At 8 o’clock yesterday morning Mouse Morris stood on the track at Aintree, sucked his cigarette and looked at Rule The World. The horse seemed hard and fit, Mouse rather less so. At 65 he has long abandoned the jockeys fitness that once saw him star at Cheltenham, and his Worzel Gummidge haircut hasn’t been tended much since then. But it was not him who would have to do the running. “I think I have him fit,” he said. He did.
His has been a long journey. His father Lord Killanin was a former head of the International Olympic Committee and as elegant a figure as Mouse is unreconstructedly scruffy. Public school education at Ampleforth was swapped for Frenchy Nicholson’s jockey academy where he once had the mixed pleasure of leading me up in France before the Grand Prix de Pau. But in racing he has done the rare double of graduating with honours both as a jockey and as a trainer. His skills in the latter department have never been better displayed than yesterday.
For while Rule The World had talent enough to run second to The New One in the Supreme Novices at the 2013 Cheltenham Festival he has been as plagued by injuries as he has been by the “seconditis” which has seen him finish seven times runner up in his 13 outings over fences. Any wonder that Mouse Morris might have taken from the result was magnified many more times by the thought of some compensation for the tragedy that saw the death of his son Christopher “Tiffin” in Argentina last year.

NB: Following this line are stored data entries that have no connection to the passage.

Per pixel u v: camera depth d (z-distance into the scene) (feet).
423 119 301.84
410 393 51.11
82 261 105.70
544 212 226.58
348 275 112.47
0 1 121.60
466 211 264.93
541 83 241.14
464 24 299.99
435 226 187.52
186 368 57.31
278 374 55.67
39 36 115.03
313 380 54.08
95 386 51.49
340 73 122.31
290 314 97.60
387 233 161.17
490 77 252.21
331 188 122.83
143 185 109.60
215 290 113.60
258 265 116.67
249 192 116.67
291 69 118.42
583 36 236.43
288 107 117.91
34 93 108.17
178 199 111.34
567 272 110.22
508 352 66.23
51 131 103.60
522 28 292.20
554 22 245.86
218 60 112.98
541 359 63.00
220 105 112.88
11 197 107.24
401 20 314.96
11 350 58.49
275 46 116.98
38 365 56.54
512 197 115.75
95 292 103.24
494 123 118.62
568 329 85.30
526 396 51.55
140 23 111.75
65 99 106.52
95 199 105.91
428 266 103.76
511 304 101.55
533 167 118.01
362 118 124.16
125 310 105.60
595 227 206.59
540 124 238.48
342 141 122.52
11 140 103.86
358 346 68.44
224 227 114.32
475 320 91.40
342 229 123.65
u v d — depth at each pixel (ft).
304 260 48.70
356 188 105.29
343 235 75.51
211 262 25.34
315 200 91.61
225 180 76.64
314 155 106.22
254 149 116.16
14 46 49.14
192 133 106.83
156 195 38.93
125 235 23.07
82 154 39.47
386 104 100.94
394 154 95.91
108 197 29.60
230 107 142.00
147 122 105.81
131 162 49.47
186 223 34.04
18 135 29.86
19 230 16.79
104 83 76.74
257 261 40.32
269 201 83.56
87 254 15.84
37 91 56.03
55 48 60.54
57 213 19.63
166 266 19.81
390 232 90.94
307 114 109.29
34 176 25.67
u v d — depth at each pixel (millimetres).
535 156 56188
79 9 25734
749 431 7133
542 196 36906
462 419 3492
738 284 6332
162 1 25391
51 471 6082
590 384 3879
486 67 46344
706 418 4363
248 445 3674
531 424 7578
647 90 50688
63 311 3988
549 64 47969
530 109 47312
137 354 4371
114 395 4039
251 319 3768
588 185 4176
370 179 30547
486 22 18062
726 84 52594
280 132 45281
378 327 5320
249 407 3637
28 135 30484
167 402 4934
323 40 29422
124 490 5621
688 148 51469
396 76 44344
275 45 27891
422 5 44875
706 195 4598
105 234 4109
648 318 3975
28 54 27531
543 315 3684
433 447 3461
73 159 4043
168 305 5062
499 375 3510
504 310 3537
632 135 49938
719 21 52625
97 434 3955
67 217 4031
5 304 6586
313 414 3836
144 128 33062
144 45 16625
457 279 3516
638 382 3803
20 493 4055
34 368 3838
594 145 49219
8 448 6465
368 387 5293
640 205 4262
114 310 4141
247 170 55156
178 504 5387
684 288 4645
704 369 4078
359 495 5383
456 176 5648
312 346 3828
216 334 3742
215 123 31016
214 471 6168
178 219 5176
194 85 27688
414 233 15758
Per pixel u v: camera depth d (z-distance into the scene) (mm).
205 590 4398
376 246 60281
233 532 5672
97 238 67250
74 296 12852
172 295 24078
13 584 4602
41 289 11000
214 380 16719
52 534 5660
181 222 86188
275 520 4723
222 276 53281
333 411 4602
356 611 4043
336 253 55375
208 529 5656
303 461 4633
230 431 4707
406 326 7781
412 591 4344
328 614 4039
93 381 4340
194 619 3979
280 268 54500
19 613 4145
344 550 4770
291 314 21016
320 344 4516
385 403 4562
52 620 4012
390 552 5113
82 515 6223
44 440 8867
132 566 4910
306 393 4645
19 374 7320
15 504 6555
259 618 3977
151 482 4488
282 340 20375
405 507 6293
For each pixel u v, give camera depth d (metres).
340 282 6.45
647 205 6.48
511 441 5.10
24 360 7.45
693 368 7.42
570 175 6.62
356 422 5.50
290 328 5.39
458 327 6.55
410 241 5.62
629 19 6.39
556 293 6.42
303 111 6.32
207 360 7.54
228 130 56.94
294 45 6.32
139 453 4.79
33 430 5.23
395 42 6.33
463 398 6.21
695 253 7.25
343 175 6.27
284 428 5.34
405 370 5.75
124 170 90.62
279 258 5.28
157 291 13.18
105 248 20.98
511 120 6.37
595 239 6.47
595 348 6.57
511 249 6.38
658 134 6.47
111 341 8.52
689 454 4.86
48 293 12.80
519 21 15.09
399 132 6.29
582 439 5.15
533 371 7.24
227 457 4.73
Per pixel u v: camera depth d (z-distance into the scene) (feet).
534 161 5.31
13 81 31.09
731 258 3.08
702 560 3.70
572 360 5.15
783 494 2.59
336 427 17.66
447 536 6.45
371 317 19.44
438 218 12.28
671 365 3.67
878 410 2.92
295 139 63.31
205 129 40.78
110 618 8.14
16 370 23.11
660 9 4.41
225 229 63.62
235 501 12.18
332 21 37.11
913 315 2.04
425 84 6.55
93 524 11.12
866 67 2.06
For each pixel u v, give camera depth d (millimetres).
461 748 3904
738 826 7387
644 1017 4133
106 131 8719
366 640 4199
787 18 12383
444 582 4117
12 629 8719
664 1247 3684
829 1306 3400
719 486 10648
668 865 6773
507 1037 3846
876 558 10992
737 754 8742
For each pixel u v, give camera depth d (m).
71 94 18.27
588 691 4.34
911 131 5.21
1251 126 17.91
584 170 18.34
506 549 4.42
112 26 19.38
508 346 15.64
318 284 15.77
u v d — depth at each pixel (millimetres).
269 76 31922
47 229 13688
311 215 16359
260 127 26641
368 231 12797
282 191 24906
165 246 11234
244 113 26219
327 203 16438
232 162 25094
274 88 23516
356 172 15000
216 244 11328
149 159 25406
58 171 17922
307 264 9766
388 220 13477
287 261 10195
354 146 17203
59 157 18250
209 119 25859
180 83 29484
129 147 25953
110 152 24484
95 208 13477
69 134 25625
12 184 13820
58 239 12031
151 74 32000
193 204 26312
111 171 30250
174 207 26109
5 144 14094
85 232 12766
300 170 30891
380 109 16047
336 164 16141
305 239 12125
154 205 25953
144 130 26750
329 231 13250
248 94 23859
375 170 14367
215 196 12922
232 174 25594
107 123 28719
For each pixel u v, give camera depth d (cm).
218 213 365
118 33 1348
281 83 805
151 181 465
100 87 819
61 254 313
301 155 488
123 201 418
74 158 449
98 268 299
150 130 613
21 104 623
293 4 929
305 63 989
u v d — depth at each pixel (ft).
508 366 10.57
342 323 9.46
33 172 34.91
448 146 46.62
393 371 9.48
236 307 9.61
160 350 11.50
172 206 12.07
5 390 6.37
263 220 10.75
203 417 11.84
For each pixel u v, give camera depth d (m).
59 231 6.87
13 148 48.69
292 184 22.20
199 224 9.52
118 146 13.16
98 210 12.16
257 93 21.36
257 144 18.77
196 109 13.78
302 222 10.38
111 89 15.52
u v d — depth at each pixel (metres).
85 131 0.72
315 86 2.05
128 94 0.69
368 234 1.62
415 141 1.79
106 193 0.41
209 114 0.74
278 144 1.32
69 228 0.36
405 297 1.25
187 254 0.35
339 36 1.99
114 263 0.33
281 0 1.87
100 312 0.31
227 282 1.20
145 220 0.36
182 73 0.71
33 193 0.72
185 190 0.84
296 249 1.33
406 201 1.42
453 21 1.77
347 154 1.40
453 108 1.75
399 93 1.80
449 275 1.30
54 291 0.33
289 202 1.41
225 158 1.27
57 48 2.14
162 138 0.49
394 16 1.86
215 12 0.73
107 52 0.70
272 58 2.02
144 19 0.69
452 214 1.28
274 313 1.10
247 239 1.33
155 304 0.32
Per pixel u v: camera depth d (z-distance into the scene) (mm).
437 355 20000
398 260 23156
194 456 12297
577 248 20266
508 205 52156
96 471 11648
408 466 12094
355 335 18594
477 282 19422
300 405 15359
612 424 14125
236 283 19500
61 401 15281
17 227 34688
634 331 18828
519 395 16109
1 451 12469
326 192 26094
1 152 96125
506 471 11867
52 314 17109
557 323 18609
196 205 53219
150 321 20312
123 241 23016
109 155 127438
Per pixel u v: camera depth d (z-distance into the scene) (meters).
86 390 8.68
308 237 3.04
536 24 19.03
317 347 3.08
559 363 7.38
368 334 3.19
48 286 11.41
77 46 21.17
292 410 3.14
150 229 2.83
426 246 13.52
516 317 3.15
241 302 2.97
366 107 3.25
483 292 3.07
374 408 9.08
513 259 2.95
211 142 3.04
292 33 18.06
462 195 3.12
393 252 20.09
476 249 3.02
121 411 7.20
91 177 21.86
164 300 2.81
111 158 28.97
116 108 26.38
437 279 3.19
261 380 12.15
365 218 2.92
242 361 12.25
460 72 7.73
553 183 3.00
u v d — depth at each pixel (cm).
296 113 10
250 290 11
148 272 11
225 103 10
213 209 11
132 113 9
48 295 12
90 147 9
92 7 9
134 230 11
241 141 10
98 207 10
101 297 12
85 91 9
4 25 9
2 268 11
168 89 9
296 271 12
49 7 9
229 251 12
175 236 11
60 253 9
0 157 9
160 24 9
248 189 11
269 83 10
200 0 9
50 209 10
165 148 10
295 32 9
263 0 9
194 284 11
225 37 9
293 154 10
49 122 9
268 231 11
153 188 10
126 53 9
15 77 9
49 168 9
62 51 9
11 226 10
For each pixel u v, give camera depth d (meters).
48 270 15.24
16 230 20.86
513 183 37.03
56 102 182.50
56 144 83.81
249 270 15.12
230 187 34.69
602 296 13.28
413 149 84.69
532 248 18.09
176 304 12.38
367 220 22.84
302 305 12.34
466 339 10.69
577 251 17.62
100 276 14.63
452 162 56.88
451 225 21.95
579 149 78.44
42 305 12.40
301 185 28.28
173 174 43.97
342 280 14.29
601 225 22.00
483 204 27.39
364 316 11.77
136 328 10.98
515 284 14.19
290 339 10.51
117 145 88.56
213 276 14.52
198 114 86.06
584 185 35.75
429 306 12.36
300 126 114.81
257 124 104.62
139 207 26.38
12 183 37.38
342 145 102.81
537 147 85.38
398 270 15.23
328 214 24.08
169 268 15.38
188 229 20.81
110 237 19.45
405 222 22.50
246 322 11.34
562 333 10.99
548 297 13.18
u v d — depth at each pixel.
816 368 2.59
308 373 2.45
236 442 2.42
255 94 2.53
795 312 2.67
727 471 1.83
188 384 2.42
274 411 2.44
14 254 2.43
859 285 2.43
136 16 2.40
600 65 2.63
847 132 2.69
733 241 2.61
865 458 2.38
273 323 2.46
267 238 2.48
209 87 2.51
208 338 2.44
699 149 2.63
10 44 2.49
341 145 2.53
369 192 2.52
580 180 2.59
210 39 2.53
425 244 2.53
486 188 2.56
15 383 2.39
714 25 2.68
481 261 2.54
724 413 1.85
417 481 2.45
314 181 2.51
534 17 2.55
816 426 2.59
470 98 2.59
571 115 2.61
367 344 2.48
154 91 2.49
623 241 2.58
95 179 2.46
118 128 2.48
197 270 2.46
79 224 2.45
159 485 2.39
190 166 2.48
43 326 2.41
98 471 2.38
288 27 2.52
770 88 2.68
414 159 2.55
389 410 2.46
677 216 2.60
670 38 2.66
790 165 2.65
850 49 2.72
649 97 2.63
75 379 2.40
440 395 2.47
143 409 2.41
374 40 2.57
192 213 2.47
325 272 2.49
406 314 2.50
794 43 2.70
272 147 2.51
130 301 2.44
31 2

“I would have settled for third place,” said Mouse as he looked on at the heady scenes in the winners’ enclosure. “I would have been delighted with the way he ran if he had finished third. I think we got a bit of help from somewhere – he was doing overtime for me my poor old Tiff. It’s just Disneyland, fairytale stuff.”
“Rule The World has had two fractured pelvises and before that I always thought he was the best horse I had ever had. I still think I am right, so how good would he have been with a proper arse on him?” He had a nice weight and he is a class horse on his day. He has been running in Group One races and banging on the door and to win this is the next best to the Gold Cup and without a doubt Michael and Eddie O’Leary have been good to me.”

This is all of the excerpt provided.